Your issue is using MediaRecorder with THREE_GPP format and AMR_NB codec. You’re recording compressed audio in a container format, then feeding that whole file (headers, metadata and all) to Shazam like it’s raw PCM data. Shazam wants pure audio samples, not wrapped container files.

Switch to AudioRecord instead. Set it up with AudioFormat.ENCODING_PCM_16BIT, AudioFormat.CHANNEL_IN_MONO, and your 44100 sample rate. Read straight into a byte buffer while recording. That’s how you get the raw PCM format the API actually wants.

I hit this exact problem with audio fingerprinting services last year. The encoded file approach doesn’t work - you can’t mix container formats with raw audio expectations. AudioRecord’s trickier to code but it’s the only way to get clean PCM data for recognition APIs.

Your issue is the 3GP format with AMR_NB encoding - the API wants raw PCM data, not compressed audio with container headers. When you convert that 3GP file to base64, you’re basically sending garbage to the API.

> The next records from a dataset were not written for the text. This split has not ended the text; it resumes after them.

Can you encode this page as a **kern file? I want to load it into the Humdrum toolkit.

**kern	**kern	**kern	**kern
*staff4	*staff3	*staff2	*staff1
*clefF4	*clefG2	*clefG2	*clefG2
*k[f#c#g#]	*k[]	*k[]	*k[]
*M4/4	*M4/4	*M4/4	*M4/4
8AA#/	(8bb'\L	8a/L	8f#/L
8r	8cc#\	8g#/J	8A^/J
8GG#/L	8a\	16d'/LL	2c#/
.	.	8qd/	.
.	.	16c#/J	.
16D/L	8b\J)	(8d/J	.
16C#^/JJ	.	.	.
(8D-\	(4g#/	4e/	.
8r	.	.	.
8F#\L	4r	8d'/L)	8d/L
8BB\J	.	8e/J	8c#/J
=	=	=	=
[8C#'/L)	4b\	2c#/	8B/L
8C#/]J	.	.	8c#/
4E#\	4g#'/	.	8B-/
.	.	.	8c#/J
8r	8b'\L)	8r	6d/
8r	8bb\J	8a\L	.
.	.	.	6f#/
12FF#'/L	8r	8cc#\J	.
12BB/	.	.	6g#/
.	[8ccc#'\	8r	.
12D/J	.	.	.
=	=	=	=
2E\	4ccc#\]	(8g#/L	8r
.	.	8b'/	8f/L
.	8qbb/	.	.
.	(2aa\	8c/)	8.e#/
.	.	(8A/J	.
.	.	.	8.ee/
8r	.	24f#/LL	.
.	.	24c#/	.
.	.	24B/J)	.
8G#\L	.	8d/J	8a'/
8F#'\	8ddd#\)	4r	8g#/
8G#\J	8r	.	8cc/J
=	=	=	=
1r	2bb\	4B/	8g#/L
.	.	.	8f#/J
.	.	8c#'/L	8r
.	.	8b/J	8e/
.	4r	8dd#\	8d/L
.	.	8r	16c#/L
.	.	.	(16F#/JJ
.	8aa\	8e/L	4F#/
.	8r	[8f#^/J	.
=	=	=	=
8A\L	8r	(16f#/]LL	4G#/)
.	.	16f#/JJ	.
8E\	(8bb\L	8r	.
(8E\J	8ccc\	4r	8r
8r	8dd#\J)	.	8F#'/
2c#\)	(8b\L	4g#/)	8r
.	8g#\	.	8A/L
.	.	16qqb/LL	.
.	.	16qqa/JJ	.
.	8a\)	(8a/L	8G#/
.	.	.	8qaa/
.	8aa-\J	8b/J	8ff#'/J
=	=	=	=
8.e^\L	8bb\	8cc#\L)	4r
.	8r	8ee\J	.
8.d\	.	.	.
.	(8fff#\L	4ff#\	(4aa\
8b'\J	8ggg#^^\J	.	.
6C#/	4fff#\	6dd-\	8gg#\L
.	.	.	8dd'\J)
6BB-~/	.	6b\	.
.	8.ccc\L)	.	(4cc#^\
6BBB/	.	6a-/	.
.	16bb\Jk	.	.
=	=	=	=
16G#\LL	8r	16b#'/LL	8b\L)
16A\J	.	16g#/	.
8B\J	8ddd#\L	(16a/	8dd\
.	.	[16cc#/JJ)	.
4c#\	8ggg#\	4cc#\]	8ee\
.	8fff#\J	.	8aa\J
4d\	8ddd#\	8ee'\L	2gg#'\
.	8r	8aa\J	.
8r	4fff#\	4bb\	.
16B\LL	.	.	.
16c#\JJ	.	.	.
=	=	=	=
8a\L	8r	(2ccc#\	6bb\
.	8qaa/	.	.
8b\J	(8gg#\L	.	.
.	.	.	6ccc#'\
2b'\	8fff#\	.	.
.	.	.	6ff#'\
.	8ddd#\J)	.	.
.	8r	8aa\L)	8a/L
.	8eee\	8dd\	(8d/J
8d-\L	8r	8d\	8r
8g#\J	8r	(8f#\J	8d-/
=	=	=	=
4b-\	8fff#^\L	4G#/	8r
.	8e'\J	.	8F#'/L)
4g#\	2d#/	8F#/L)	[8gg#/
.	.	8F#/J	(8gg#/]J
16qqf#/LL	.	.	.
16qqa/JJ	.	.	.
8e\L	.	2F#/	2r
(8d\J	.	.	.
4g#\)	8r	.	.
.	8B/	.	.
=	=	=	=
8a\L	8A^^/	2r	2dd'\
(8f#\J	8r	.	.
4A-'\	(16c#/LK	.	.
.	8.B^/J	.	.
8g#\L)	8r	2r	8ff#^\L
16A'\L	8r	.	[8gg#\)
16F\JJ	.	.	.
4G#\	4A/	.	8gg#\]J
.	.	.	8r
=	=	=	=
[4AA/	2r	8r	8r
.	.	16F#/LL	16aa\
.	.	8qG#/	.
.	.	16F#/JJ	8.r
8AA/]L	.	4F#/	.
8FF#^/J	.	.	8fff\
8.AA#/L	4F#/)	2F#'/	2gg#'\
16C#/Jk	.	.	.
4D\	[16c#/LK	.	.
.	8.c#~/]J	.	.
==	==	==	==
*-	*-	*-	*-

MediaRecorder can’t output raw PCM, so you’ll need to switch to AudioRecord instead. Set it up with ENCODING_PCM_16BIT, CHANNEL_IN_MONO, and 44100 sample rate. This gives you clean raw audio without any compression or container mess that’s killing your recognition.

I hit this exact same problem with audio APIs before - switching to AudioRecord fixed it instantly.